Rebels from Ethiopia's war-hit Tigray said Monday the military had launched ground offensives "on all fronts" including in the northern region of Amhara.
Prime Minister Abiy Ahmed's office did not explicitly confirm the news, which follows widespread speculation that a major military push is imminent, but said the government had an obligation to protect citizens from the Tigray People's Liberation Front (TPLF).
"Abiy Ahmed's threatened offensive to reinvade Tigray has officially begun," said a statement issued by the TPLF, the region's former ruling party.
"On the morning of October 11, 2021, the Ethiopian military with the support of Amhara forces launched coordinated offensives on all fronts," the statement said.

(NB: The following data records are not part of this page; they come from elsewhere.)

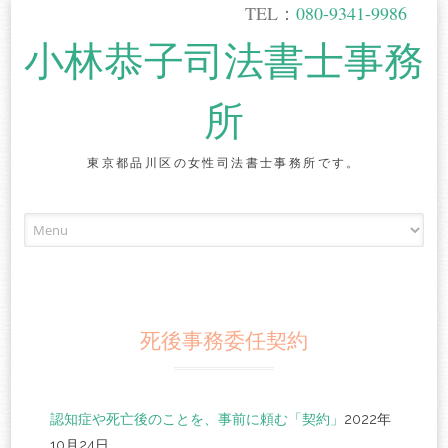
TEL：
080-9341-9986
小林恭子司法書士事務
所
東京都品川区の女性司法書士事務所です。
Skip
to
content
死後事務委任契約
認知症や死亡後のことを、事前に頼む「契約」
2022年
10月24日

"In addition to fielding hundreds of thousands of regular and irregular fighters, these genocidal forces are supported by heavy artilleries, tanks, rockets, drones and fighter jets, leaving no doubt about their annihilationist intent."
Abiy's government stresses that military operations in the north are targeting the TPLF, which it has officially designated a terrorist group, and not the population at large.
TPLF spokesman Getachew Reda said that despite the new offensive, army troops had yet to reach Tigray as of Monday morning.
He also said the TPLF was not aware of any involvement by Eritrean troops, which have previously backed up Ethiopia's military during the 11-month-old war.
The rebels' claims could not be independently verified, as many conflict-hit areas of Amhara are under a communications blackout.
"The Government of Ethiopia has a responsibility to protect its citizens in all parts of the country from any acts of terrorism," said Billene Seyoum, Abiy's spokeswoman.
"The government of Ethiopia will continue to counter the TPLF's destruction, violence and killings in the Amhara region and elsewhere."
Humanitarian and rebel sources told AFP over the weekend that Ethiopian troops had launched air and ground strikes as part of the first phase of an offensive that -- if confirmed -- would come just one week after Abiy was sworn in for a new five-year term.
The war erupted last November when Abiy -- winner of the 2019 Nobel Peace Prize -- sent troops into Tigray to topple the TPLF, who dominated national politics before he took power.
The move was in response to attacks on federal army camps by the TPLF, Abiy said, following months of tensions between the two sides.
Fighting has since spread to neighbouring Amhara and Afar and created what the UN calls an "immense humanitarian crisis" with hundreds of thousands of people driven into famine-like conditions.
The US has threatened sanctions against the warring parties if they fail to commit to a negotiated settlement.